■ Assignment: Please repeat the listing below exactly, but do not include its pictures.

[Supplied data Boundary: Start]

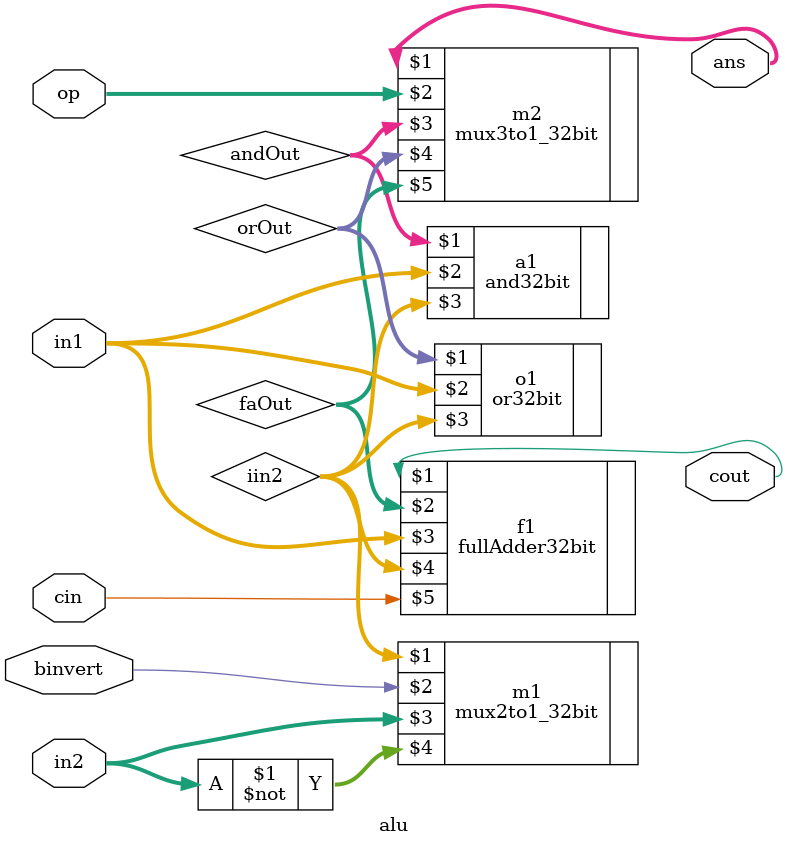
<source format=v>
`include "mux2to1_32bit.v"
`include "mux3to1_32bit.v"
`include "and32bit.v"
`include "or32bit.v"
`include "fullAdder32bit.v"

module alu(output cout, output [31:0] ans, input [1:0] op, input binvert, input [31:0] in1,
            input [31:0] in2, input cin);
    wire [31:0] andOut, orOut, faOut, iin2;
    mux2to1_32bit m1(iin2, binvert, in2, ~in2);
    and32bit a1(andOut, in1, iin2);
    or32bit o1(orOut, in1, iin2);
    fullAdder32bit f1(cout, faOut, in1, iin2, cin);
    mux3to1_32bit m2(ans, op, andOut, orOut, faOut);
endmodule
</source>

[Supplied data Boundary: End]

■ Answer to this task:
<source format=v>
`include "mux2to1_32bit.v"
`include "mux3to1_32bit.v"
`include "and32bit.v"
`include "or32bit.v"
`include "fullAdder32bit.v"

module alu(output cout, output [31:0] ans, input [1:0] op, input binvert, input [31:0] in1,
            input [31:0] in2, input cin);
    wire [31:0] andOut, orOut, faOut, iin2;
    mux2to1_32bit m1(iin2, binvert, in2, ~in2);
    and32bit a1(andOut, in1, iin2);
    or32bit o1(orOut, in1, iin2);
    fullAdder32bit f1(cout, faOut, in1, iin2, cin);
    mux3to1_32bit m2(ans, op, andOut, orOut, faOut);
endmodule
</source>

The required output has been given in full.